La commune ou l'EPCI compétent en matière de PLU peut saisir le tribunal judiciaire en vue de faire ordonner la démolition ou la mise en conformité d'un ouvrage réalisé sans autorisation, en méconnaissance de cette autorisation ou, pour les aménagements, installations et travaux dispensés de toute formalité, en violation de l'article L 421-8 du Code de l’urbanisme (C. urb. art. L 480-14).

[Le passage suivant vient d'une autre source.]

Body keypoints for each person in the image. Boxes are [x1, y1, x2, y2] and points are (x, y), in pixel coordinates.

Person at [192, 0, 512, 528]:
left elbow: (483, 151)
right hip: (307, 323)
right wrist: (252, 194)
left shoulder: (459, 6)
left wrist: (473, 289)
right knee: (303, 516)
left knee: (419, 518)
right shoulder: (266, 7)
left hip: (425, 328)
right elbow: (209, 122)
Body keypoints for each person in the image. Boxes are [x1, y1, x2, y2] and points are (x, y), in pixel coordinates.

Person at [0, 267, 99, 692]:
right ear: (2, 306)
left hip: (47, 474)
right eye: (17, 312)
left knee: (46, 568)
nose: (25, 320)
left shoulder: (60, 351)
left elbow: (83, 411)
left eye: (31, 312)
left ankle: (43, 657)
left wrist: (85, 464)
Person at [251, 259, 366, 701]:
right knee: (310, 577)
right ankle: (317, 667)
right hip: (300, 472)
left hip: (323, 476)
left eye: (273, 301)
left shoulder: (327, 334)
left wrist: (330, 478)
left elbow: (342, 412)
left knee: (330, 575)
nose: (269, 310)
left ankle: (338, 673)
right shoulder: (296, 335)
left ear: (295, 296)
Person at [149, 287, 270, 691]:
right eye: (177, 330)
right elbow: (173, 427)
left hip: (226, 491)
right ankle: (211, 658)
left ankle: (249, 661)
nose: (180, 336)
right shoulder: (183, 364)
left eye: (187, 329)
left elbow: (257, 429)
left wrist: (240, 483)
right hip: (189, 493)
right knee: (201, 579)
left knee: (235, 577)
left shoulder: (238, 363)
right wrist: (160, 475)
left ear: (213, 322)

Une société rehausse considérablement le niveau du terrain naturel de parcelles dont elle est propriétaire, sans avoir effectué de déclaration préalable de travaux. Mécontent de l’ampleur des aménagements réalisés, le maire de la commune demande au juge judiciaire d’ordonner la remise en état du terrain. En première et deuxième instance, les juges pointent l’absence de déclaration préalable et condamnent la société à la remise en état, sous astreinte. La société se pourvoit en cassation.
La Cour de cassation censure les juges du fond au motif que la démolition ou la remise dans son état d’origine d’un ouvrage ne peut être ordonnée sur le fondement de l’article L 480-14 du Code de l’urbanisme que si aucune mesure, acceptée par le propriétaire, ne peut assurer la conformité de la construction aux règles d’urbanisme. Elle ajoute qu’il appartient au juge, saisi d’une demande en démolition ou de remise en état sur le fondement de ce texte, de rechercher, au besoin d’office, si une mise en conformité est possible et si celle-ci est acceptée par le propriétaire.

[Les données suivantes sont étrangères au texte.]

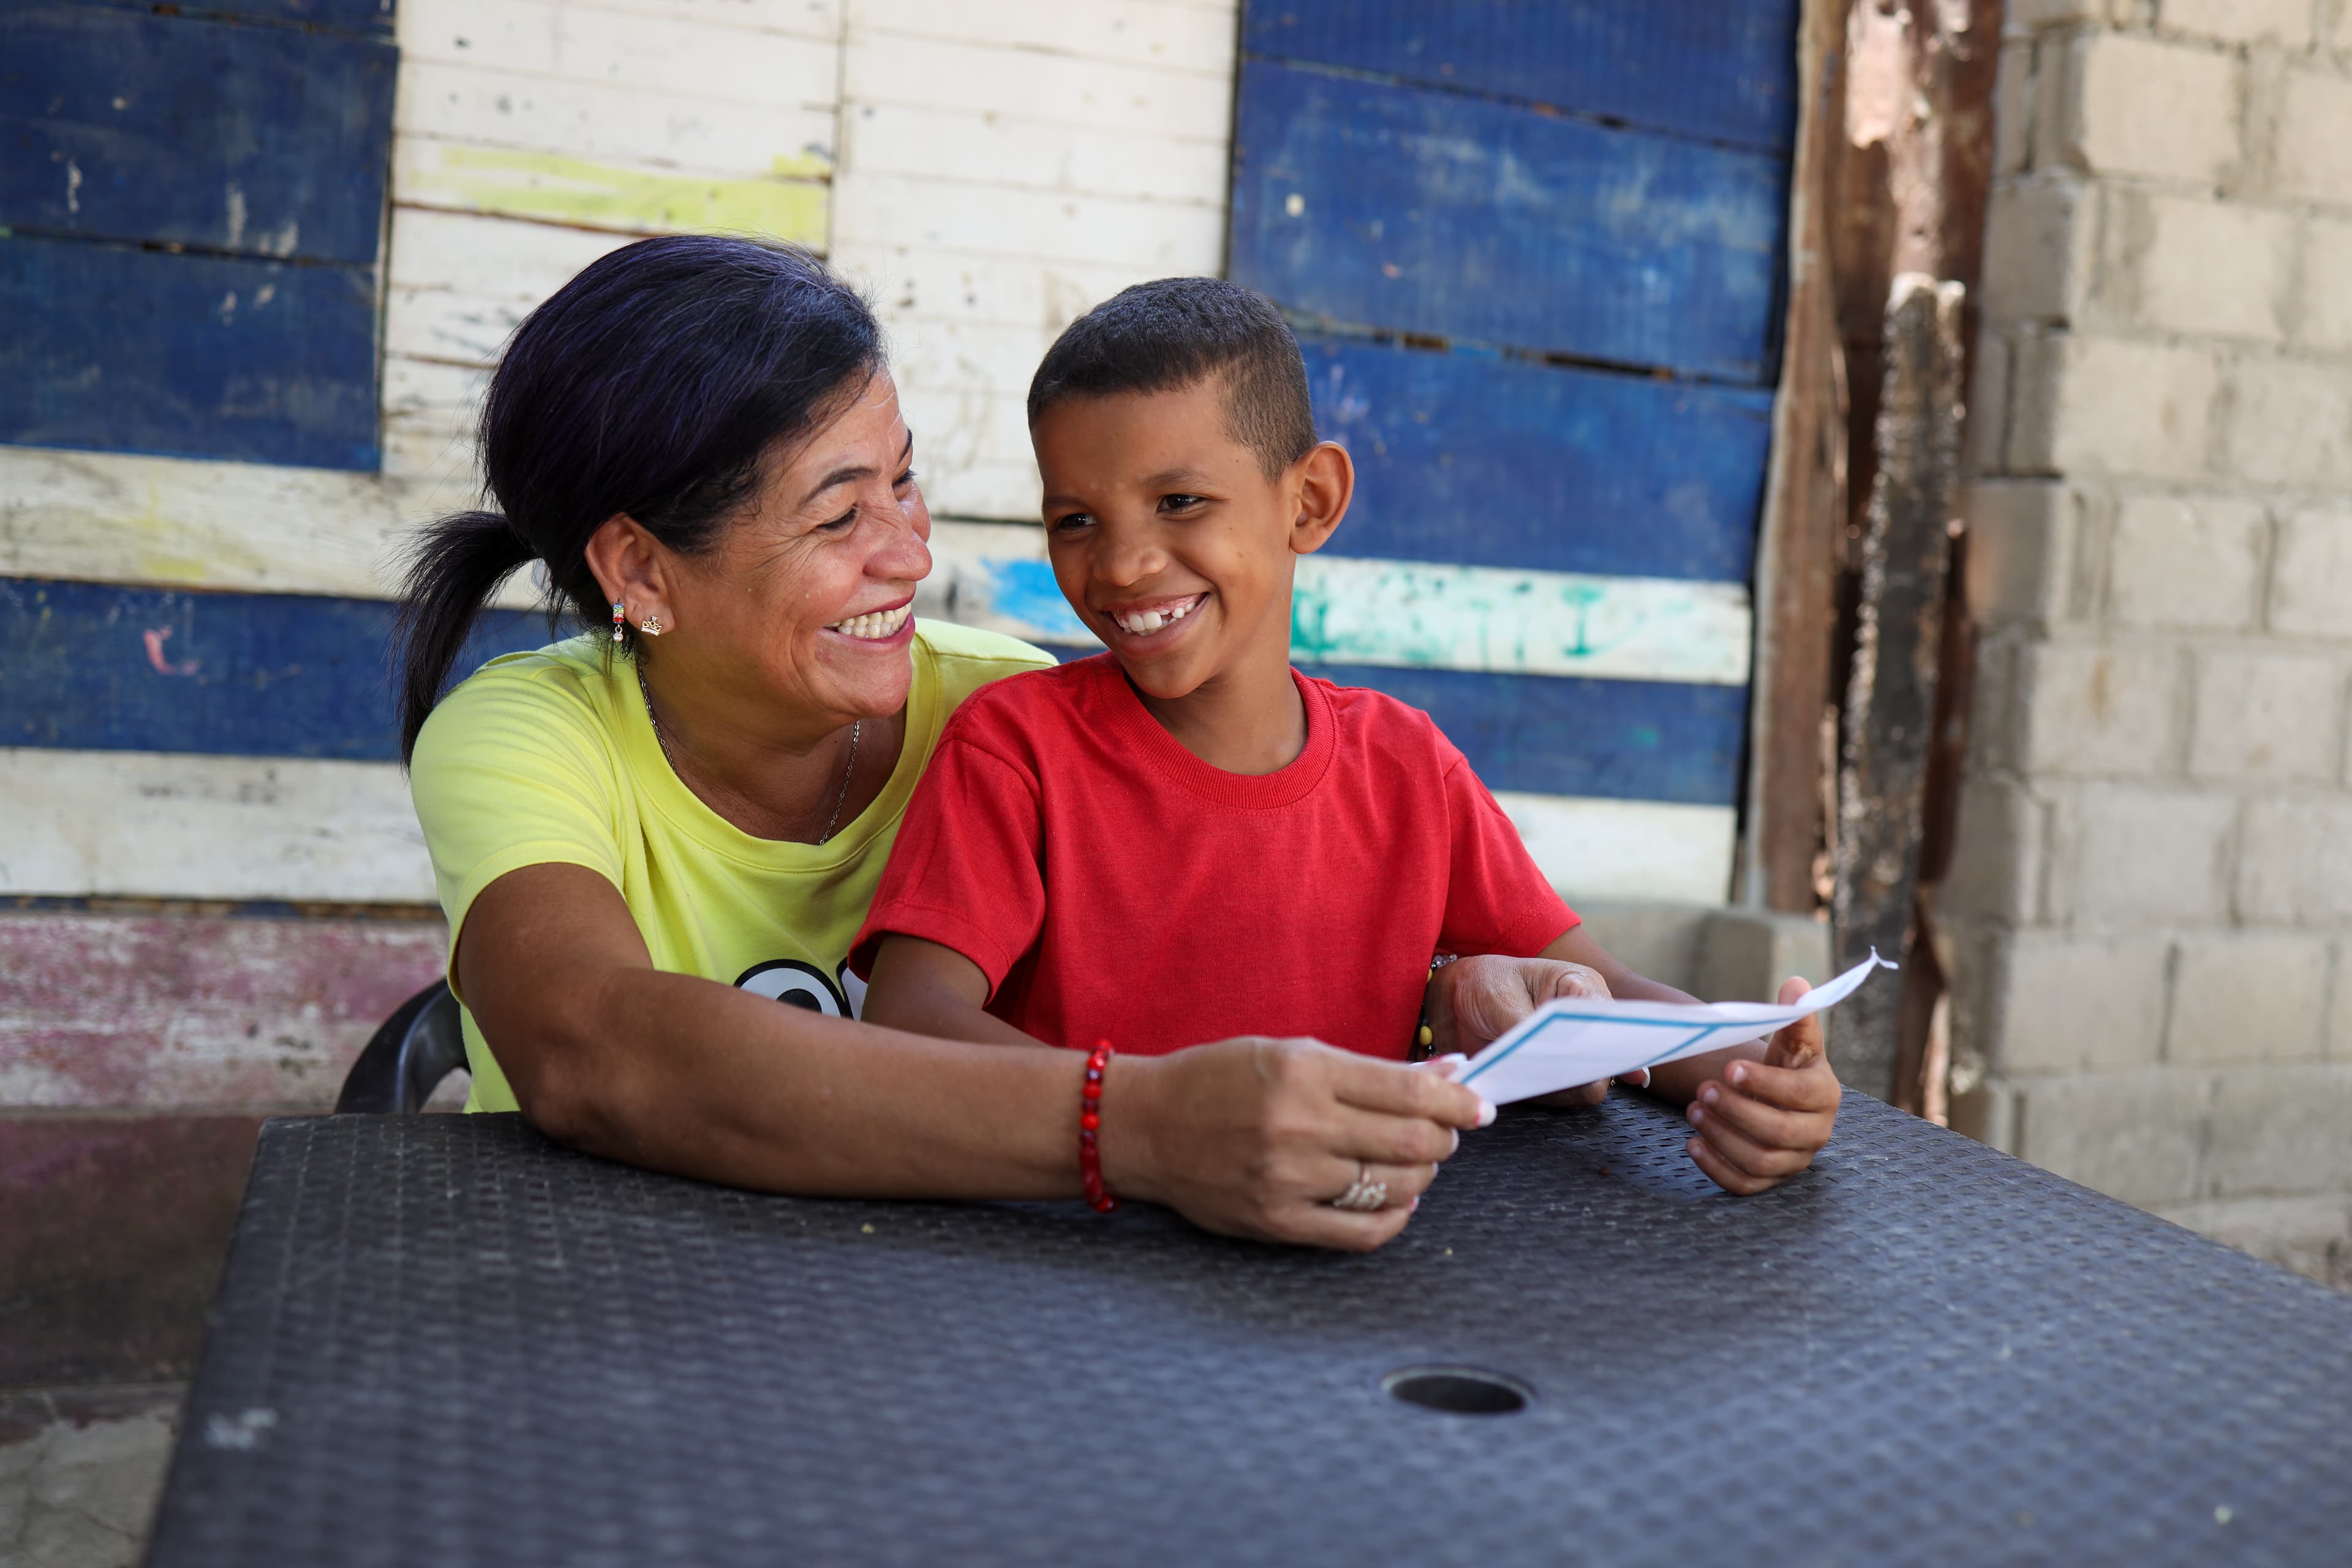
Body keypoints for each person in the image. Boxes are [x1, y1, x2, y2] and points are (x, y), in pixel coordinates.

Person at [397, 233, 1579, 1252]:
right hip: (596, 1291)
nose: (910, 555)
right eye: (837, 514)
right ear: (642, 570)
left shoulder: (1012, 714)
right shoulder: (531, 736)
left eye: (903, 486)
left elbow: (1234, 928)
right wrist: (1149, 1129)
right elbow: (589, 1047)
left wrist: (1444, 997)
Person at [854, 277, 1841, 1197]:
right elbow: (910, 1028)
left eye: (1179, 502)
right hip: (1073, 1267)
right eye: (1075, 520)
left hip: (1346, 1267)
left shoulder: (1406, 767)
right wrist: (1154, 1130)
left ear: (1310, 501)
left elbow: (1604, 998)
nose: (1122, 564)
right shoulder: (1018, 750)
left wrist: (1754, 1073)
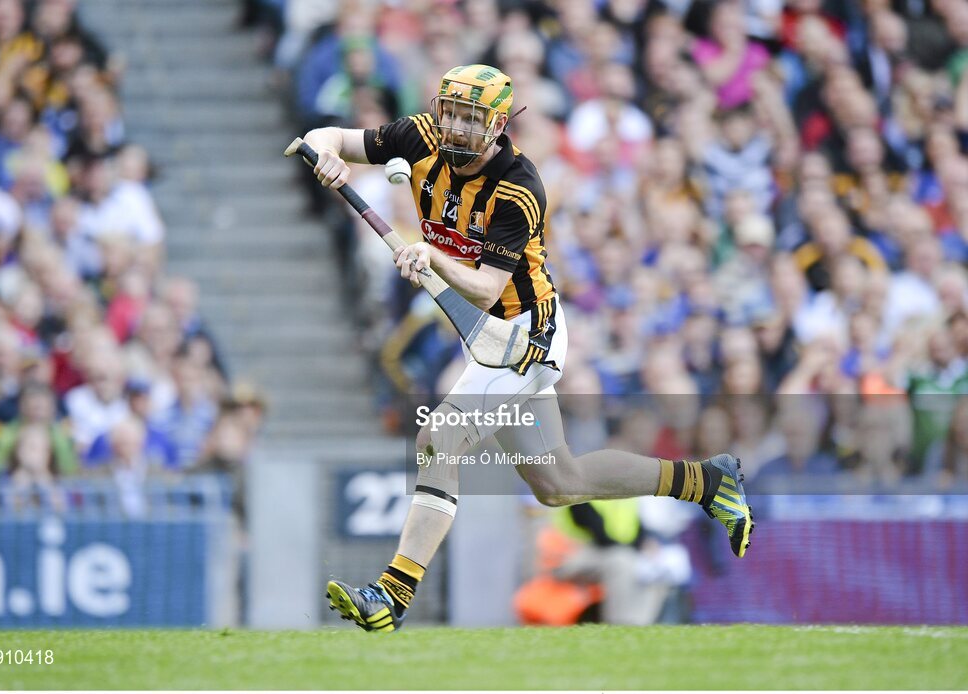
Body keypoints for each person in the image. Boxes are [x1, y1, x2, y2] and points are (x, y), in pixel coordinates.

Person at [297, 64, 755, 633]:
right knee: (559, 484)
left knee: (439, 438)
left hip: (521, 336)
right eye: (452, 113)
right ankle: (707, 481)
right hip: (485, 339)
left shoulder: (518, 187)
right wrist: (327, 153)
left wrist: (434, 257)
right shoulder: (417, 135)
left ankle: (391, 595)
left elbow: (488, 287)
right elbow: (329, 137)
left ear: (496, 126)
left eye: (472, 119)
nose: (458, 128)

L’arrêt de la cour d’appel de Chambéry qui avait imposé la remise en état des lieux pour seul motif que la déclaration préalable n’avait pas été déposée, sans avoir examiné la possibilité de régulariser les exhaussements au regard des règles d’urbanisme en vigueur, est annulé.
A noter :
Dans une autre affaire relative à une demande de démolition d’une construction irrégulière, le Conseil constitutionnel, saisi d’une QPC, avait validé la constitutionnalité de l’article L 480-14 du Code de l’urbanisme au regard de l’atteinte portée au droit de propriété. Il avait cependant formulé une réserve d'interprétation selon laquelle le juge judiciaire peut ordonner la démolition d'une construction, sauf si sa mise en conformité, acceptée par le propriétaire, permet le respect des règles d'urbanisme (Cons. const. 31-7-2020 n° 2020-853 QPC : BPIM 5/20 inf. 304). La démolition ne peut donc être prononcée que de façon subsidiaire.

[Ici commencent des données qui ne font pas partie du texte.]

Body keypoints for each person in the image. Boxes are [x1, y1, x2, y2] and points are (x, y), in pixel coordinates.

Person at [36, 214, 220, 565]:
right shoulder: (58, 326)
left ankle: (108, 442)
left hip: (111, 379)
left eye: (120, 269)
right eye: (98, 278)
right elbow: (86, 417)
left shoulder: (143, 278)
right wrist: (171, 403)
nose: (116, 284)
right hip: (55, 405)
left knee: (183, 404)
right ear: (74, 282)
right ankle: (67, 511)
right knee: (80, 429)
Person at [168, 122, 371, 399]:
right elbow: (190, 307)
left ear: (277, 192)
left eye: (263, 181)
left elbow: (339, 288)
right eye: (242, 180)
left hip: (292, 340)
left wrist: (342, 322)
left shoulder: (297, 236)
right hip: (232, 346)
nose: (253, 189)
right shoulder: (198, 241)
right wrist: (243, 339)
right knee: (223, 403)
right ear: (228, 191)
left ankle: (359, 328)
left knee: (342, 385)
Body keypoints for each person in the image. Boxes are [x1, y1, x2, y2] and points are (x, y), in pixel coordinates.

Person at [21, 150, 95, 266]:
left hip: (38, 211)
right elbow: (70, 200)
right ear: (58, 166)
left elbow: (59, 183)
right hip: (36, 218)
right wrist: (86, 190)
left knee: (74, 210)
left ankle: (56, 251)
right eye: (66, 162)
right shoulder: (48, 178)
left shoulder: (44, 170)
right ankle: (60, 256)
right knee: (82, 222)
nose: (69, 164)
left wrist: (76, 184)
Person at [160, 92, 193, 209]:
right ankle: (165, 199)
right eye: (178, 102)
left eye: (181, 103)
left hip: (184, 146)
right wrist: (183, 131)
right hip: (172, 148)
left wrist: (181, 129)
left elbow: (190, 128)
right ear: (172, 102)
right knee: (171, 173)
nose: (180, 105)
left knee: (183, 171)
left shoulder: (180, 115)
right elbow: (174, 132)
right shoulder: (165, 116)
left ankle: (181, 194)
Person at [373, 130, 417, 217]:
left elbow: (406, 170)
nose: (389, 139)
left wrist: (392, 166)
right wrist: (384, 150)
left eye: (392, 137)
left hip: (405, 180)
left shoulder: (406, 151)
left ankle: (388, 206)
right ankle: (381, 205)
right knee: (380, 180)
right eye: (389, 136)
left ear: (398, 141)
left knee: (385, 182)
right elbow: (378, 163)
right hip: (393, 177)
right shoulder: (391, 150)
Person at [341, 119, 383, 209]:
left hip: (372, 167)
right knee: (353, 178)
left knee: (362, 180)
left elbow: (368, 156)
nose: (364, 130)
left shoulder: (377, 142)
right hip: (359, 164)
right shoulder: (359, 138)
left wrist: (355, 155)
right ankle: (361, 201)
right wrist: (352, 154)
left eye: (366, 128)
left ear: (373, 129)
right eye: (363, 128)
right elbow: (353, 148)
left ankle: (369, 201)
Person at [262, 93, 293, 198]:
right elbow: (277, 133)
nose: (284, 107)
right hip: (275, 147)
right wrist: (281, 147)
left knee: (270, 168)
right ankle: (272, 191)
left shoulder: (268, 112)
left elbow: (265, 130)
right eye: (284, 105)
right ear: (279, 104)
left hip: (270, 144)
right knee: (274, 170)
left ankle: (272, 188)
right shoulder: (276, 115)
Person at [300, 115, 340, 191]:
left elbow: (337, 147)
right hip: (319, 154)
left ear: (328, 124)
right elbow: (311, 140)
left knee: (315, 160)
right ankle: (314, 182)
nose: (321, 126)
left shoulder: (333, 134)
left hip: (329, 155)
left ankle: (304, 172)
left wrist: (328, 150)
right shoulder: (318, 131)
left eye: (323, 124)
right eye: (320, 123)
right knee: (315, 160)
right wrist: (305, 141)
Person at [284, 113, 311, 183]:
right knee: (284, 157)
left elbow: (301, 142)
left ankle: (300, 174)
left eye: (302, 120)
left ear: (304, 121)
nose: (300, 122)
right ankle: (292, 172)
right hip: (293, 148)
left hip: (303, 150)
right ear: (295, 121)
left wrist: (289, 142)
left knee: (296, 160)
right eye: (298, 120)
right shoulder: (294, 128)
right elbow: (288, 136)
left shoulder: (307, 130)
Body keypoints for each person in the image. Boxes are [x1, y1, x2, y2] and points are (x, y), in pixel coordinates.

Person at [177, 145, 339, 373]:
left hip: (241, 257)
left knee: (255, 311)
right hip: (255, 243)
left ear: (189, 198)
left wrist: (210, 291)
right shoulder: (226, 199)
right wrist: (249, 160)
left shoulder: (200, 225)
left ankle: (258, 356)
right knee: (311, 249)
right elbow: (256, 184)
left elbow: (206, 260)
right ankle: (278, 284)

L’arrêt commenté reprend cette solution. La Cour de cassation reproche à la cour d’appel d’avoir prononcé la remise en état du terrain au seul motif que le propriétaire n’était pas titulaire d’une déclaration préalable, sans avoir vérifié si une mise en conformité des travaux était possible. À la lecture de l’arrêt on comprend que le juge judiciaire doit vérifier lui-même si les règles d’urbanisme applicables permettent la régularisation des travaux réalisés. Cette solution permet aux constructions édifiées sans autorisation de pas être détruites quand, par chance, elles sont conformes aux règles du PLU.